BEGIN Page extract

The Referral from Family Practice to GI Specialty: The Concordance of Diagnosis and Propriety of Consultation
Keywords:
Referral, Concordance, Appropriateness, Propriety, Family physician, GastroenterologistAbstract
Background: Appropriateness of the consultation for specialty is necessary in Primary care which resulted in positive or negative consequences for patients.There were lot of consultations from family medicine to medicine department especially gastroenterologists. However, few studies have assessed the quality of referral between primary care physicians and GI specialists.
Objective: To study the appropriateness and quality of referrals between the two departments in the area of referral reasons, processes, and communications.
Methods: Cross-sectional descriptive study. 2,714 medical records of patients who were referred from Department of Family Medicine to Medicine between 1 January 2010 and 31 December 2010, 483 (17.8%) patients were randomly sampled and reviewed for health problems, reasons and appropriateness of referral and concordance of diagnosis. Among these, 106 referrals to GI specialists were collected data by medical reviews and analyzed.
Results: The most consultation to gastroenterologists(n = 106; 21.95%) were viral hepatitis (30.6%), GI malignancy suspicion (20.4%), resistant dyspepsia (18.4%), cirrhosis (9.2%), resistant GERD (8.2%), unspecific chronic abdominal pain (4.1%) and others (9.2%; GI bleeding; abnormal liver function test; and patients’ preference 12.26%). However, 12.3% of referred cases had not been recorded the health problems intended to refer. Only 90 referred patients (84.9%) was seen by GI specialists. Moreover, gastroenterologists noted more details regarding history taking (33.3%), physical exam (16.7%) and investigations (65.6%) than primary doctors in outpatient documentation cards. There were disagreements in diagnoses between family physicians and specialists (n = 18;20%).The common lessons were: (1) initial diagnoses as GERD but finally dyspepsia and vice versa; (2) initially suspected GI malignancy, finally just functional dyspepsia with one case diagnosed as Graves’ disease. For the referral groups that suspected GI malignancy (n = 20), there was only 50% concordance in diagnosis. Forty percent of referrals were inappropriate for reasons such as too early referral (n = 28; 77.8%; especially dyspepsia or suspected GI malignancy), delayed consultation (n = 1; 2.78%), and requiring more history taking, physical examination, investigations before referrals (7 cases; 19.4%). Most untrained GPs made unspecific diagnosis before consultation e.g. unspecific abdominal pain, fever with splenomegaly, positive stool occulted blood, dysphagia, weight loss and abnormal liver function tests. From the author’s view, 32.2 % of referred cases could be able to manage in primary care. Astoundingly, 83.3% of referrals were lack of communication between specialists back to primary care
Conclusions: There should be training programs for family physicians in common gastroenterological topics and implementing intervention for better referral communication to improve quality of referrals and patients’ cares.

END Page extract

Activity list:
a. Copy out the GI referral abstract word for word, from "Methods: Cross-sectional descriptive" to "reviews and analyzed.".
b. According to the GI referral abstract, what share of referrals were inappropriate?

BEGIN Provided information

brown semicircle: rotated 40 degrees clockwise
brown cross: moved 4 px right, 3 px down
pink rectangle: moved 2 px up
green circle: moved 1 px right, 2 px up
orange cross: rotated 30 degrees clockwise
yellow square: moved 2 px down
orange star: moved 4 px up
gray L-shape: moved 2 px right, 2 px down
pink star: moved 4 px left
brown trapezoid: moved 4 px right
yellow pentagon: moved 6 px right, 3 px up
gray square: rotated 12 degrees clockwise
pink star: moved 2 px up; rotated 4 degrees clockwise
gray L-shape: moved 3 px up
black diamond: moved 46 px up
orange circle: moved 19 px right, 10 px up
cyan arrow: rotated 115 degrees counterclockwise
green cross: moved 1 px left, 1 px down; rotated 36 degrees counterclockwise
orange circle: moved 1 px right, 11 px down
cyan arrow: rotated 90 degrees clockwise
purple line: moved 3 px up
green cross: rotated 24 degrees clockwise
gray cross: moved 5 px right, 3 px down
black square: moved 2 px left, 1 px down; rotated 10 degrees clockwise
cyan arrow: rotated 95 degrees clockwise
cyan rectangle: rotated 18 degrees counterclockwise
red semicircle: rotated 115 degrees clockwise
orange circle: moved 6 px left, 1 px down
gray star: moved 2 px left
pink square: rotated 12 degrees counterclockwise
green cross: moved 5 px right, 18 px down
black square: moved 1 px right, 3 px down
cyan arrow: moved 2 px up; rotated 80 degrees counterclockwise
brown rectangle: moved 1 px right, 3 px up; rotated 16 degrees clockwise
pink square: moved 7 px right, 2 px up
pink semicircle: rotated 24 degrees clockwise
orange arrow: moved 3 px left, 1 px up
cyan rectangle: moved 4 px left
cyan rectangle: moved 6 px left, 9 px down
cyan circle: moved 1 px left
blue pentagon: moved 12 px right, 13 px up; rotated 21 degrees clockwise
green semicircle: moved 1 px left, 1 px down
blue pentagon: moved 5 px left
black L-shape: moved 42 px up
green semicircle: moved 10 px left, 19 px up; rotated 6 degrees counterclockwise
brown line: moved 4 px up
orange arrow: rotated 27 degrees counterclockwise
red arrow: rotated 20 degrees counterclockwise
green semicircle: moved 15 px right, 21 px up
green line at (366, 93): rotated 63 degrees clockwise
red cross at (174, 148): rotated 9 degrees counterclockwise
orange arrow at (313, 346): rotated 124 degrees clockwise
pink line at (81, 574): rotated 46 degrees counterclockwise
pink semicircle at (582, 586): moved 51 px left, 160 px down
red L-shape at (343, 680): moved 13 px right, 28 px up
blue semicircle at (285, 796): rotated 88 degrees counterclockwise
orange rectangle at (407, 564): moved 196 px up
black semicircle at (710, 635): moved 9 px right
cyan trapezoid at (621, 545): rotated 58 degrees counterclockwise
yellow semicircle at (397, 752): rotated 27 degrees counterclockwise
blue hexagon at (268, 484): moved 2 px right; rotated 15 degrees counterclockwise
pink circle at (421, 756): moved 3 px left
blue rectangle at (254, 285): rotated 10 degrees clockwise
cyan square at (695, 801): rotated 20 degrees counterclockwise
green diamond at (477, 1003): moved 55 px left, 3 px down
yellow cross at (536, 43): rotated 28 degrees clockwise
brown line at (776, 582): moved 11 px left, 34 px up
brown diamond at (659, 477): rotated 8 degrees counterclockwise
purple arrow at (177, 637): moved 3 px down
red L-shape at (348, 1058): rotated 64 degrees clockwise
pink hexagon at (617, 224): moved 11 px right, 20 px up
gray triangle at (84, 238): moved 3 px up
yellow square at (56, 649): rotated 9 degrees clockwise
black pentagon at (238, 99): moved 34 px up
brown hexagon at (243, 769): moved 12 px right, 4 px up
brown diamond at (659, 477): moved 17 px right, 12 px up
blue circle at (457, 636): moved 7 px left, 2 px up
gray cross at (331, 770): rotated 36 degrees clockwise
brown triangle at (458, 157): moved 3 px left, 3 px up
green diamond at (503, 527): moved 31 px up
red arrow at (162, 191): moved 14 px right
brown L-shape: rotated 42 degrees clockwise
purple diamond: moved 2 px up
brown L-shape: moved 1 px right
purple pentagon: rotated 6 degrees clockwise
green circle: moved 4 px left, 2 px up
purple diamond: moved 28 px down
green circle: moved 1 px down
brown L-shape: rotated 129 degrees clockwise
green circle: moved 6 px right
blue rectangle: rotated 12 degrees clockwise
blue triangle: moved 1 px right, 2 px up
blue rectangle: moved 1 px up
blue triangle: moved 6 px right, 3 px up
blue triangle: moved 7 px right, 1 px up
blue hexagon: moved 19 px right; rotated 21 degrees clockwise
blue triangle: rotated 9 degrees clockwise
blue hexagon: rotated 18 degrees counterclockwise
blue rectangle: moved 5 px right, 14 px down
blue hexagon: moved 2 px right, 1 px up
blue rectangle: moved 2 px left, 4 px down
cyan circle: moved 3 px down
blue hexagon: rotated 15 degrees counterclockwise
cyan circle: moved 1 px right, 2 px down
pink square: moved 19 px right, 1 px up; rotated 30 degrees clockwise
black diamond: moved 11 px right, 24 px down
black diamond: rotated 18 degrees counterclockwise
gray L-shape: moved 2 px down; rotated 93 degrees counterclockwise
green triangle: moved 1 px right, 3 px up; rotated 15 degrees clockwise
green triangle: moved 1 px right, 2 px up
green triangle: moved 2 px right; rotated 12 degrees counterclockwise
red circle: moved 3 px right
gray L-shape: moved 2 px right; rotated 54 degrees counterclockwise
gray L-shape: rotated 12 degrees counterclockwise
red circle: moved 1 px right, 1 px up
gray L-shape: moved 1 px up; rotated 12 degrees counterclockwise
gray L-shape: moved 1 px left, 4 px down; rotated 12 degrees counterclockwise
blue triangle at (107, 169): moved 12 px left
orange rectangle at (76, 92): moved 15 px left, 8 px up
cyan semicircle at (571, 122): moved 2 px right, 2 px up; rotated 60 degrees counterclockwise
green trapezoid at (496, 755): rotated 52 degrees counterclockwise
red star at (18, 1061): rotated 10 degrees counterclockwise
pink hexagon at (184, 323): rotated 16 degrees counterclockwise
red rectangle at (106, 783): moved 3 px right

END Provided information

Answers to the exercise:
a.
Methods: Cross-sectional descriptive study. 2,714 medical records of patients who were referred from Department of Family Medicine to Medicine between 1 January 2010 and 31 December 2010, 483 (17.8%) patients were randomly sampled and reviewed for health problems, reasons and appropriateness of referral and concordance of diagnosis. Among these, 106 referrals to GI specialists were collected data by medical reviews and analyzed.

b. Forty percent of referrals were inappropriate.